Turin is known for a few things. Heavy industry is one. Fiats don’t build themselves. Elegant cafes are another. Light and dark. You can have them both.
Imagine turning a corner and entering the Galleria Subalpina after a day filled with thudding machinery and bad news.
The light has been calmed for you, distributed softly around you. Perhaps a drink? Il Caffè Baratti & Milano awaits you, whoever you’ve decided to be that moment.
The barmen will scurry for you the pipe-welder, for you the writer of stories, for you the crazed philosopher. You can belly up to the bar and plot the end of the Republic with an inexpensive coffee if you wish. (When he wanted to know what was happening politically, King Vittorio Emanuele II would ask his subordinates something like, “What news comes from the Cafes today?”)

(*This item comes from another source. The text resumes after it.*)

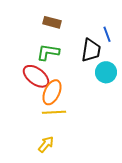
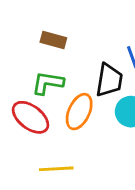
orange ellipse: (52, 92) -> (79, 112), moved

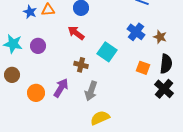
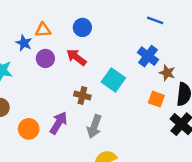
blue star: (30, 12) -> (24, 43), moved
brown star: (160, 37) -> (167, 73), moved
purple circle: (38, 46) -> (45, 58), moved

Nietzsche whiled away many hours at the Barati & Milano. He finished writing three books in its opulent Baroqueness.
Order Torino’s famous bicerin, layering fine espresso, melted chocolate and rich steamed milk.
Enjoy the perfectly arranged flowers in the light. Enjoy the businessmen and their lovers and their Champagne in the shadows.
Or, have lunch.
Contrast. It is the spigot from which life flows.
The Galleria Subalpina was built in 1873. The architect was Pietro Carrera. And here we end with the final twist: The sensual galleria was named after the bank that funded its construction, Banca dell’Industria Subalpina.